Cited 70 times since 2011 (5.3 per year) source: Scopus The Annals of thoracic surgery, Volume 92, Issue 4, 21 3 2011, Pages 1244-1251 Outcomes after transcatheter aortic valve implantation: transfemoral versus transapical approach. Ewe SH, Delgado V, Ng AC, Antoni ML, van der Kley F, Marsan NA, de Weger A, Tavilla G, Holman ER, Schalij MJ, Bax JJ

Background

Transcatheter aortic valve implantation is commonly implanted through a transfemoral (TFA) or transapical approach (TAA) for patients with severe aortic stenosis.
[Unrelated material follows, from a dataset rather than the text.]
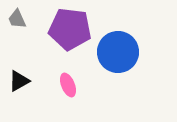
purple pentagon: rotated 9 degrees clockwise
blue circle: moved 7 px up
This study aimed to describe the clinical and echocardiographic outcomes of TFA versus TAA.

Methods

Clinical and echocardiographic evaluations were performed at baseline, post-TAVI (transcatheter aortic valve implantation), at 6 and 12 months follow-up in 107 consecutive patients who underwent TAVI with balloon-expandable valves.

Results

The TFA was performed in 44% and the remaining patients underwent TAA. Although procedural complications were not significantly different in both approaches, more vascular complications were observed in the TFA group (18% vs 5%, p = 0.053). Patients with TAA required shorter fluoroscopy time (median 5 vs 12 min, p < 0.001), less contrast volume (median 80 vs 173 mL, p < 0.001), and similar length of hospitalization, as compared with TFA. Importantly, the early 30-day mortality (TFA: 11.1% vs TAA: 8.5%, p = 0.74) were not significantly different between the 2 approaches. Midterm survival at 6 months and 1 year was comparable between TFA and TAA (6 months: 88.9% vs 85.7% and 1 year: 80.2% vs 85.7%). All patients achieved immediate and sustained improvements in transvalvular hemodynamics, together with significant left ventricular mass regression (137 ± 39 vs 113 ± 30 g/m(2), p < 001) and left atrial volume reduction (48 ± 17 vs 34 ± 14 mL/m(2), p < 0.001) at 6 months or less.

Conclusions

Early, midterm, clinical, and echocardiographic outcomes were comparable in both approaches. However, TAA has the additional benefit of reducing radiation exposure and contrast use intraoperatively without prolonging the length of hospital stay.